Exercise details ::
Look below for the line that has "are better metrics.**". Set down the lines from there through the line that has "That equates to", exactly as written.

Available data ::

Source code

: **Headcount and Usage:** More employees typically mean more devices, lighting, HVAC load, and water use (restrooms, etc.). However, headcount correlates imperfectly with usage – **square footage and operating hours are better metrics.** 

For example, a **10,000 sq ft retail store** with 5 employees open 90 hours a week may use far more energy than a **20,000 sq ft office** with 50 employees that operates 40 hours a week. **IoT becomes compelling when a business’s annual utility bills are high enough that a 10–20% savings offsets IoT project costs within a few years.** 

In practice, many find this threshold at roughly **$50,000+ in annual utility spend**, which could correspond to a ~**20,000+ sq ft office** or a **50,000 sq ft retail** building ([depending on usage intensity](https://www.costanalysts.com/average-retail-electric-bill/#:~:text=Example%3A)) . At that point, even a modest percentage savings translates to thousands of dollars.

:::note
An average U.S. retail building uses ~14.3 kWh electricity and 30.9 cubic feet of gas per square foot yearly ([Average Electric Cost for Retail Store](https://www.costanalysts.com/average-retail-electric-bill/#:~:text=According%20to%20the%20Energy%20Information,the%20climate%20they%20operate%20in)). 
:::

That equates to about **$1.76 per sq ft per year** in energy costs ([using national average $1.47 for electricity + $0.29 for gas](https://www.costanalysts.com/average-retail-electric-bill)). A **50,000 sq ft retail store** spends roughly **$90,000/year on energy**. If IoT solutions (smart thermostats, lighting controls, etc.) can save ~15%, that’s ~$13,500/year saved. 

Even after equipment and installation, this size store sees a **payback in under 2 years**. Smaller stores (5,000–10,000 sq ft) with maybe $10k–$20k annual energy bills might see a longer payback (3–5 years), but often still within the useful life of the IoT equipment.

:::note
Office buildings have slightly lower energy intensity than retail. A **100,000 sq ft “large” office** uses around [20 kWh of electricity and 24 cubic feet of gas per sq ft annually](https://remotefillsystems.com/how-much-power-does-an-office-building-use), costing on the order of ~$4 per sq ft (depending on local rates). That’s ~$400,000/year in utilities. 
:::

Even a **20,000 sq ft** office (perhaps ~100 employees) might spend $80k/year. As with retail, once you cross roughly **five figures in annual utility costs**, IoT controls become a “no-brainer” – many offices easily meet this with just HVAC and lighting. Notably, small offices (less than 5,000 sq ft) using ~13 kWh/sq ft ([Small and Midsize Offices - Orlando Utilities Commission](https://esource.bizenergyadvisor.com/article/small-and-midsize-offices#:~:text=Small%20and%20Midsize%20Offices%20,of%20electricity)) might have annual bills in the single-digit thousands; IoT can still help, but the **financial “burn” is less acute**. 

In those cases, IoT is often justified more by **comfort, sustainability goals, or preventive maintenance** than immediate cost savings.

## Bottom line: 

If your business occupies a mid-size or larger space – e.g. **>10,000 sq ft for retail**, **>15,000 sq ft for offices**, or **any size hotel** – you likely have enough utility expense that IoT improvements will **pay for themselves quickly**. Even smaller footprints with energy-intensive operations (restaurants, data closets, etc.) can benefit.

Answer to the problem ::
: **Headcount and Usage:** More employees typically mean more devices, lighting, HVAC load, and water use (restrooms, etc.). However, headcount correlates imperfectly with usage – **square footage and operating hours are better metrics.** 

For example, a **10,000 sq ft retail store** with 5 employees open 90 hours a week may use far more energy than a **20,000 sq ft office** with 50 employees that operates 40 hours a week. **IoT becomes compelling when a business’s annual utility bills are high enough that a 10–20% savings offsets IoT project costs within a few years.** 

In practice, many find this threshold at roughly **$50,000+ in annual utility spend**, which could correspond to a ~**20,000+ sq ft office** or a **50,000 sq ft retail** building ([depending on usage intensity](https://www.costanalysts.com/average-retail-electric-bill/#:~:text=Example%3A)) . At that point, even a modest percentage savings translates to thousands of dollars.

:::note
An average U.S. retail building uses ~14.3 kWh electricity and 30.9 cubic feet of gas per square foot yearly ([Average Electric Cost for Retail Store](https://www.costanalysts.com/average-retail-electric-bill/#:~:text=According%20to%20the%20Energy%20Information,the%20climate%20they%20operate%20in)). 
:::

That equates to about **$1.76 per sq ft per year** in energy costs ([using national average $1.47 for electricity + $0.29 for gas](https://www.costanalysts.com/average-retail-electric-bill)). A **50,000 sq ft retail store** spends roughly **$90,000/year on energy**. If IoT solutions (smart thermostats, lighting controls, etc.) can save ~15%, that’s ~$13,500/year saved. 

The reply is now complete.